COMMUNICATIONS

Hong Kong mobile numbers may have to start with 'unlucky' 4 and 7 as vacant numbers get used up

Inauspicious digits could be pressed into service as city's dwindling supply of numbers is used up

PUBLISHED : Monday, 24 August, 2015, 2:15am
UPDATED : Monday, 24 August, 2015, 6:25pm

Hongkongers could soon have to accept mobile phone numbers starting with the inauspicious digits 4 and 7, as the city's insatiable appetite for smartphones threatens to see all vacant numbers used up within 21/2 years.

The Office of the Communications Authority is set to launch a public consultation on the matter towards the end of the year. The watchdog said there were 5.14 million numbers available for mobiles as of March, but they would be gone by February 2018 if Hongkongers continued to register new mobiles at a rate of 145,000 a month, as they had for the past three years.

The idea is likely to prove highly controversial. The number 4 in Cantonese sounds similar to the word for death. So seriously is the tradition taken that some developers exclude floors with the number 4 from buildings. Meanwhile 7, lucky to some in the West, is frowned upon as it is pronounced like a Cantonese swear word in some contexts

The idea of using mobile numbers starting in 4 and 7 originated in a paper tabled to the office's Telecommunications Regulatory Affairs Advisory Committee as an alternative to using numbers with more than the traditional eight digits. Using longer numbers would "incur significant social and economic costs to the community", the paper said.
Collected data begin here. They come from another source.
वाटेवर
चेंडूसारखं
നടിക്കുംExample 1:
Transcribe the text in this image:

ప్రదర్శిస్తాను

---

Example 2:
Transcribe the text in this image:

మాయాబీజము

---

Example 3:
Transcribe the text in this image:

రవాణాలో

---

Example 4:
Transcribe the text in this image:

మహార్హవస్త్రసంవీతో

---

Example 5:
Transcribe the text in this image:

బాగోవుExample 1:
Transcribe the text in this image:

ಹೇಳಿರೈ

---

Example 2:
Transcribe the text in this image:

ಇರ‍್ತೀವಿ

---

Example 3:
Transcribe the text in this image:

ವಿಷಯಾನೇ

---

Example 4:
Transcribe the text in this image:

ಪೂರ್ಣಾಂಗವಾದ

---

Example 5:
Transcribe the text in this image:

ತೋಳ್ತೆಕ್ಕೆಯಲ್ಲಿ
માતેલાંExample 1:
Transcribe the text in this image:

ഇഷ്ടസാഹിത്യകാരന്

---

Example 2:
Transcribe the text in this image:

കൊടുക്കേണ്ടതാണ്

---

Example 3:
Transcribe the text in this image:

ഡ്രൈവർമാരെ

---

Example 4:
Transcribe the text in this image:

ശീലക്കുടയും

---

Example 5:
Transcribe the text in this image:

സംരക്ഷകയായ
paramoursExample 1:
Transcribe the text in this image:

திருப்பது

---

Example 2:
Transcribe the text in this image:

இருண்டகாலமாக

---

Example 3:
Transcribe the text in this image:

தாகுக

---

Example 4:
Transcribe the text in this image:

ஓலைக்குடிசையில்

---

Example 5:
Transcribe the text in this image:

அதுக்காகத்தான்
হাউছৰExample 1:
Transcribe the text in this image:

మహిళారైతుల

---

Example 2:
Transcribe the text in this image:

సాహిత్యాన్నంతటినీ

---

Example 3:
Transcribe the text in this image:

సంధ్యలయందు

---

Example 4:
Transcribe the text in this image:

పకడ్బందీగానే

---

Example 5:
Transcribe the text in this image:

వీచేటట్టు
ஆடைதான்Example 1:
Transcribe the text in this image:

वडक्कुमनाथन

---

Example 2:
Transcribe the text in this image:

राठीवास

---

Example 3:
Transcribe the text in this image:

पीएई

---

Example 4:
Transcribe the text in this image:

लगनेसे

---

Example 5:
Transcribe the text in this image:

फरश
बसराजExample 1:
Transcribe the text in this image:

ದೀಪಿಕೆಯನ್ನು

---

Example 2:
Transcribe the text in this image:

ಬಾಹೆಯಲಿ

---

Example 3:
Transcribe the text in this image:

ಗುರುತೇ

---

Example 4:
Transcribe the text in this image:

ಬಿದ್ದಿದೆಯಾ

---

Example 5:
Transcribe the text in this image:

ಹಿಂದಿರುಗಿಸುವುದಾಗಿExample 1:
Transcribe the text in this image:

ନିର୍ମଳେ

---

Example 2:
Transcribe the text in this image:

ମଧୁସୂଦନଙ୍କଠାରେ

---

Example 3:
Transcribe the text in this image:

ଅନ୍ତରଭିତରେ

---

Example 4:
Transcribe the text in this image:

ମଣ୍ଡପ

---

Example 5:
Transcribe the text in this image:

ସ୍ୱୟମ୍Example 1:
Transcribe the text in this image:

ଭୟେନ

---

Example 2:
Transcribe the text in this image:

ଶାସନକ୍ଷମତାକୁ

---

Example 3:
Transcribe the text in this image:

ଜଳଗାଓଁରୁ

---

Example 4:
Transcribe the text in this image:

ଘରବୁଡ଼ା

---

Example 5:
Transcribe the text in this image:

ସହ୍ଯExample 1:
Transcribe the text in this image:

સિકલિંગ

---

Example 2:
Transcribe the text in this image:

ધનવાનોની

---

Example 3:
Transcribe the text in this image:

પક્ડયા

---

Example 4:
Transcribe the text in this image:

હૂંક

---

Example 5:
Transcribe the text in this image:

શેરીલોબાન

Hongkongers gave the idea a mixed reaction yesterday.

"People nowadays are no longer that superstitious, at least that's what I think," said Alice Chan, who is in her 40s.
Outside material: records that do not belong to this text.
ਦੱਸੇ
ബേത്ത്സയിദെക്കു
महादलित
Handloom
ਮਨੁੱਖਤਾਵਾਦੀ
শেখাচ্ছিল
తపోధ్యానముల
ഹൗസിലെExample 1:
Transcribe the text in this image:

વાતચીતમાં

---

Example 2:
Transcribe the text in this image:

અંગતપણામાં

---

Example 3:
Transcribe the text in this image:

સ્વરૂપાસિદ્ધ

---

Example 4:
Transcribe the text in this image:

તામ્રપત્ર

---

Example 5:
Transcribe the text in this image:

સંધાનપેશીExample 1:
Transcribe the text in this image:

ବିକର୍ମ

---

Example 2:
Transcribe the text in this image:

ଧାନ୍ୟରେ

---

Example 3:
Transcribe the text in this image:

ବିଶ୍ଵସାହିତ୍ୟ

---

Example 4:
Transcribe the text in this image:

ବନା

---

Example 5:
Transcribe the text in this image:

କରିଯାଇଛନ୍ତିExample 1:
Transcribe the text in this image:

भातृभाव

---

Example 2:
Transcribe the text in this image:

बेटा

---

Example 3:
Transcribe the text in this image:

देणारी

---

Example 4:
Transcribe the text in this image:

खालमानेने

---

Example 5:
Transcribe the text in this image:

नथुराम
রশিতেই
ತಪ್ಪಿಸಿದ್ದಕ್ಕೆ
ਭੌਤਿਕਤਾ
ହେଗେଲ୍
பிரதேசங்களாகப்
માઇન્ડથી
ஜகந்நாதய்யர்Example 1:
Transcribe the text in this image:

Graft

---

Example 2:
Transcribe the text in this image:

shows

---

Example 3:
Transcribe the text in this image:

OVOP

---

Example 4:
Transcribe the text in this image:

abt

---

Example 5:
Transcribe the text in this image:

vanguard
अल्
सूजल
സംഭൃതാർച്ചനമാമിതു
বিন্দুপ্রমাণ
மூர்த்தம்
But Joe Tam, 25, said he would rather switch to longer numbers - though he has another solution.

"The government should screen out those existing numbers nobody uses and reuse them instead of introducing the new prefixes," Tam said. "I've yet to get used to numbers which start with the prefix 3; those numbers are often spam calls."
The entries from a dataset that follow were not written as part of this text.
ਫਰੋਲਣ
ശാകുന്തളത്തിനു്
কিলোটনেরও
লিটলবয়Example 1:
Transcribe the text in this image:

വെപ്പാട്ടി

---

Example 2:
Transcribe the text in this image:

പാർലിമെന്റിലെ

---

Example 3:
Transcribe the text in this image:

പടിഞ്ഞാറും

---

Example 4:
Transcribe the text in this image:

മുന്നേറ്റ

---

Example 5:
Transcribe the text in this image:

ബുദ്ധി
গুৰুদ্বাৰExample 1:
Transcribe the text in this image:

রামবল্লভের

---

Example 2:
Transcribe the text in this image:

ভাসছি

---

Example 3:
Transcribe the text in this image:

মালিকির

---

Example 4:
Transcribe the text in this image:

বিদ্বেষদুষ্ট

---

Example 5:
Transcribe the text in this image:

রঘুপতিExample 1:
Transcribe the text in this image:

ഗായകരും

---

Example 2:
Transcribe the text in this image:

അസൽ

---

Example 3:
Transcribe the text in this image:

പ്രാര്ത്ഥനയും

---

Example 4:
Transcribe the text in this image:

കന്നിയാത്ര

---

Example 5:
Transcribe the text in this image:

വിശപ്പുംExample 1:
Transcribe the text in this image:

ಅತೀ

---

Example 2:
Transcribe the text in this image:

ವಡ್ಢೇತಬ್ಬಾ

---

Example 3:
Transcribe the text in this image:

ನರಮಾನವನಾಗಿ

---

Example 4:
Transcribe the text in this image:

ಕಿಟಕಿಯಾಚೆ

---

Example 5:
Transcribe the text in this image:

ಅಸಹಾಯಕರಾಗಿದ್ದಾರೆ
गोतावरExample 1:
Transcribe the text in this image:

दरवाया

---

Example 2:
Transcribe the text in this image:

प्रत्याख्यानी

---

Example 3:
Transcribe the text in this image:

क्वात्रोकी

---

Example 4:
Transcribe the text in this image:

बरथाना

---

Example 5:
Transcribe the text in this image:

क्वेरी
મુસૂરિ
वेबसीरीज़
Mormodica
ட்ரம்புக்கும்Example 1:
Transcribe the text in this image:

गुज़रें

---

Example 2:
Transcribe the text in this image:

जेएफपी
At present, numbers starting with 7 are allocated to two paging service operators, and about 83,000 are in use. Numbers starting in 4 are for network use.

Most Hong Kong mobile numbers start with 9, though numbers starting with 5 and 6 were added in 2000.

The city has long had one of the highest mobile phone penetration rates in the world, at 228.4 per cent. That means for every Hongkonger there are more than two mobiles in service.